[Start of Attachment]

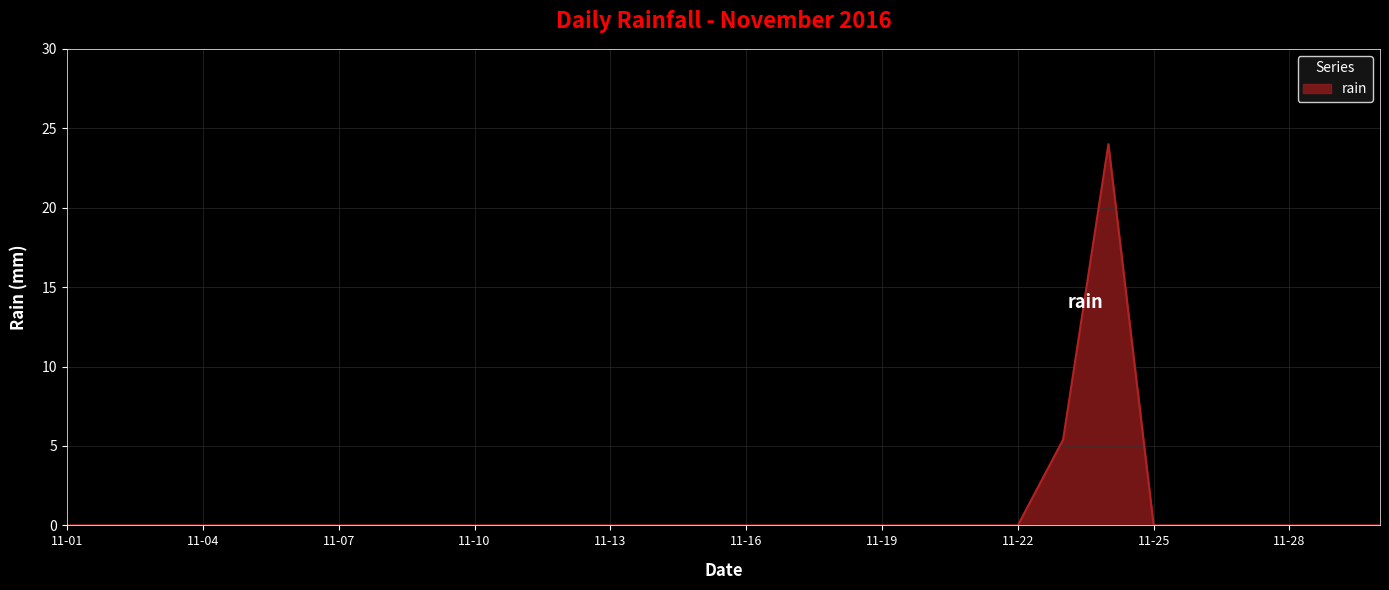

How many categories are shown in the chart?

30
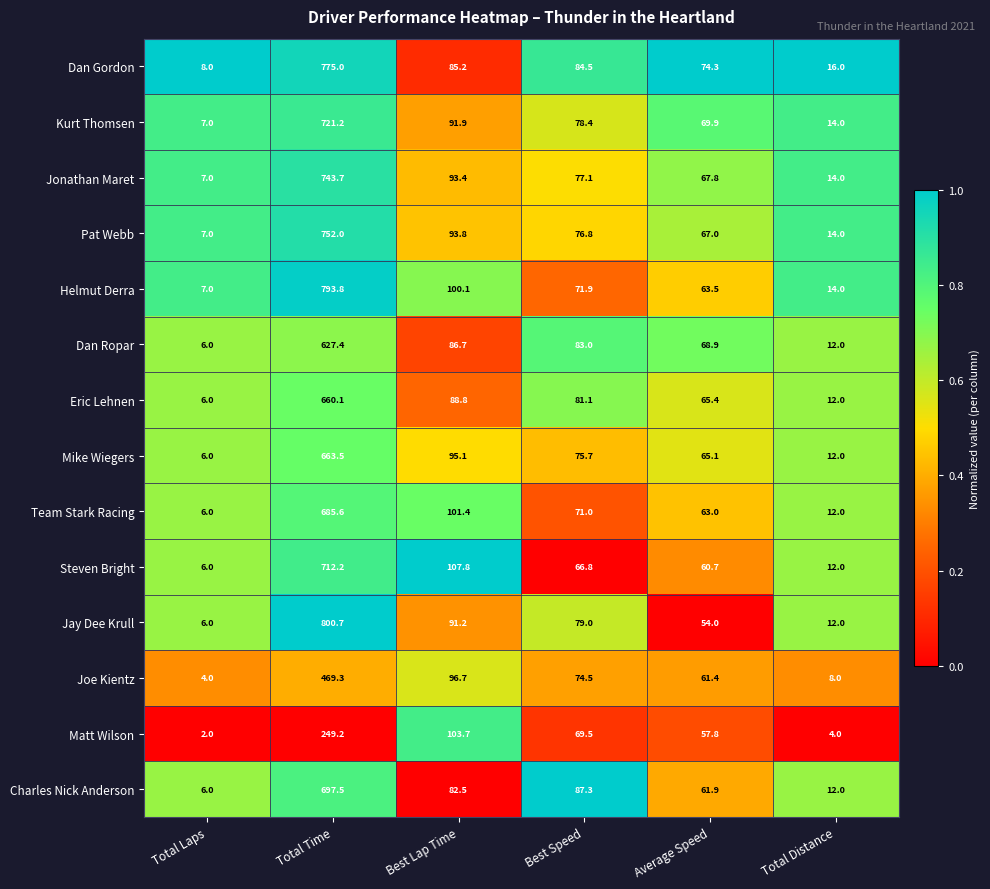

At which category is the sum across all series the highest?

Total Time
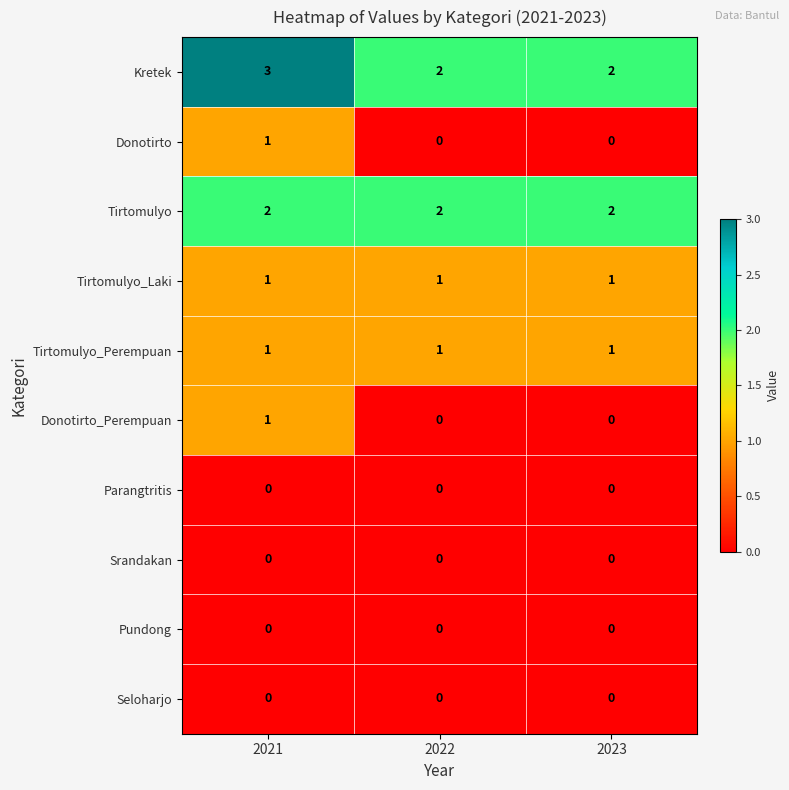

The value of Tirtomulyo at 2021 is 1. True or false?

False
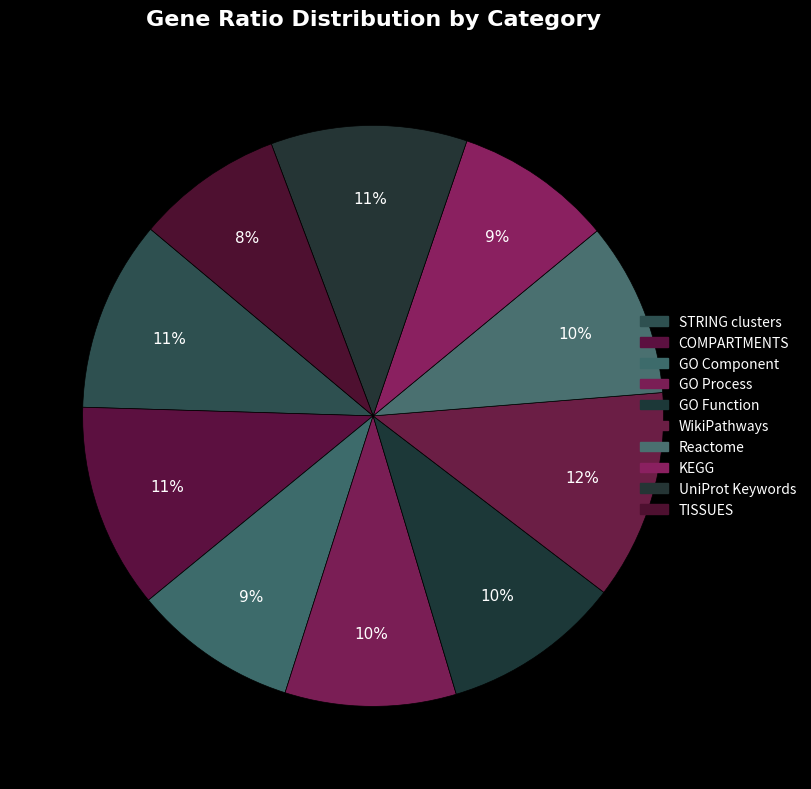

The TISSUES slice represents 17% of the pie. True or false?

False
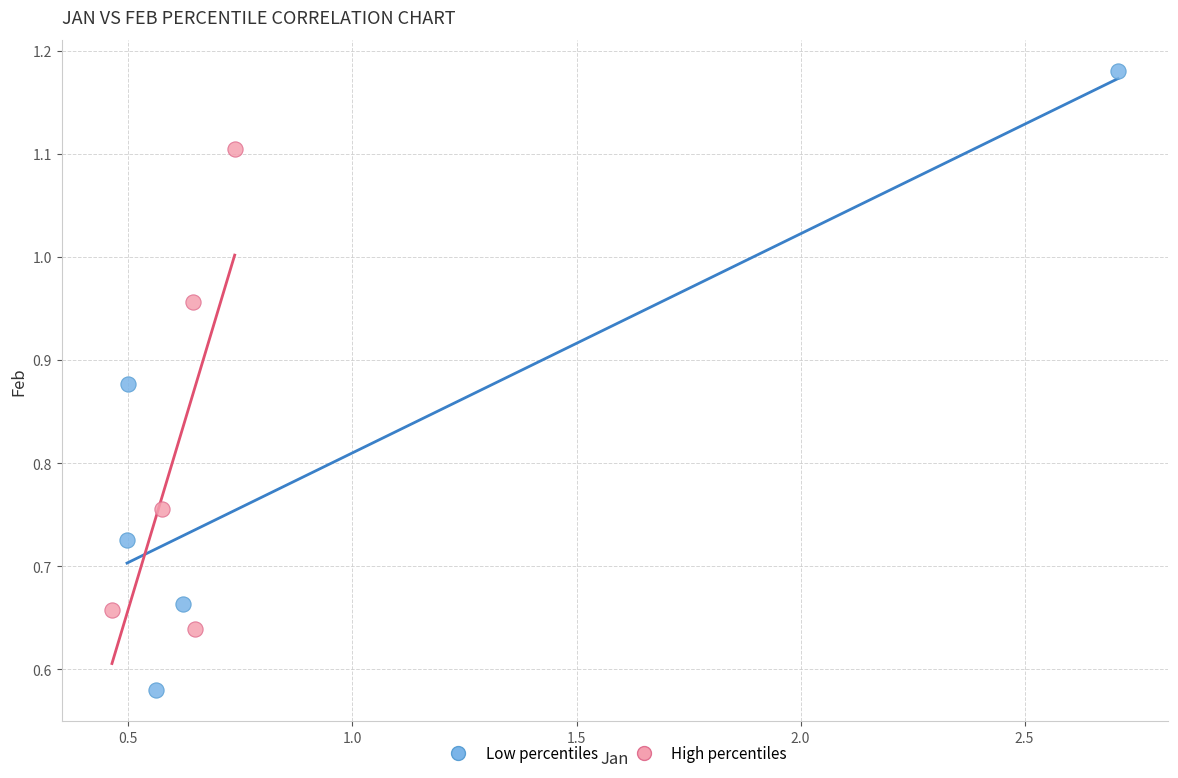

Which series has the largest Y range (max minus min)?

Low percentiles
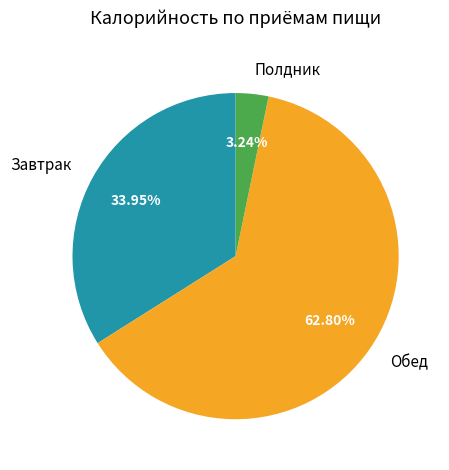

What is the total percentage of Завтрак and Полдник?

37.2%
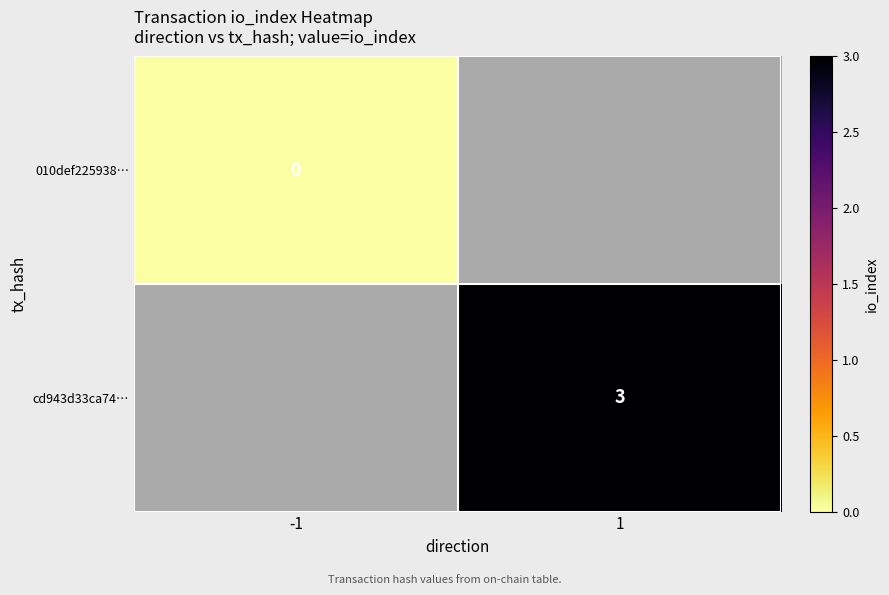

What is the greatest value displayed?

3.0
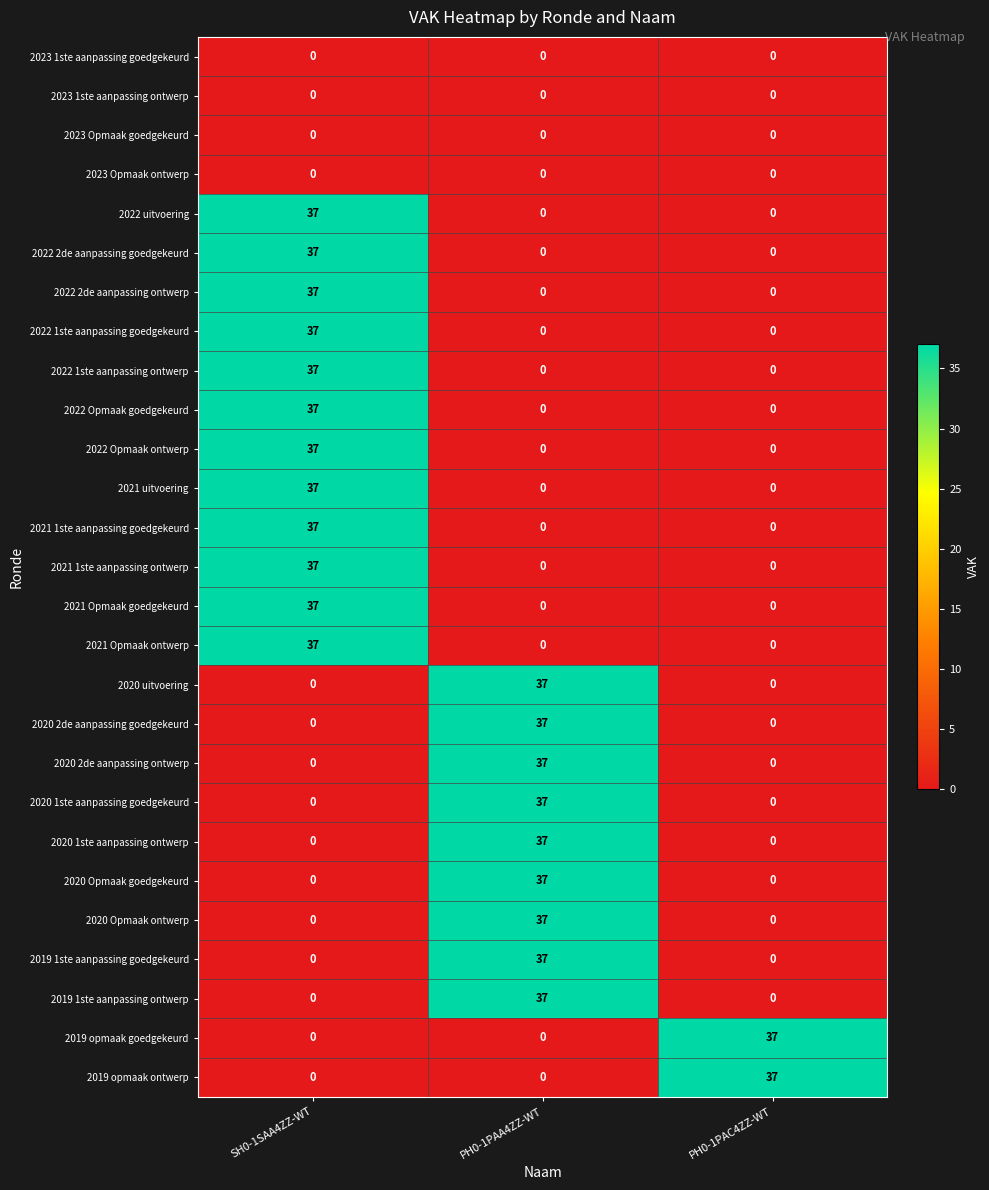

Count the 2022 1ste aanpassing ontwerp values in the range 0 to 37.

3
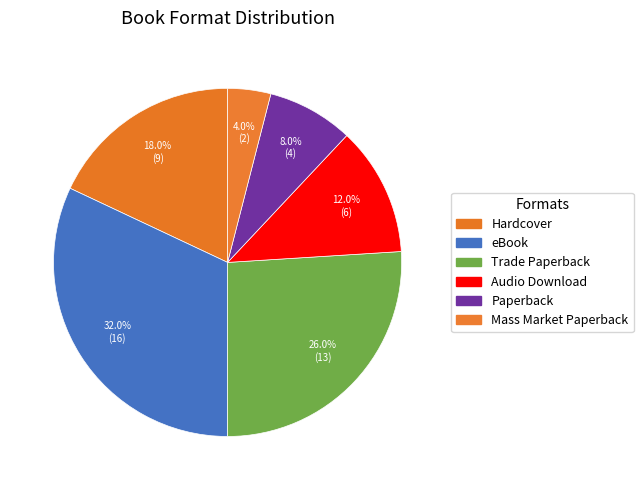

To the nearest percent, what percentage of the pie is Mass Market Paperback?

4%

[End of Attachment]

» The task:
Report every line in the data above that contains the word "range", copying each such line in full.

» Response below:
Which series has the largest Y range (max minus min)?
Count the 2022 1ste aanpassing ontwerp values in the range 0 to 37.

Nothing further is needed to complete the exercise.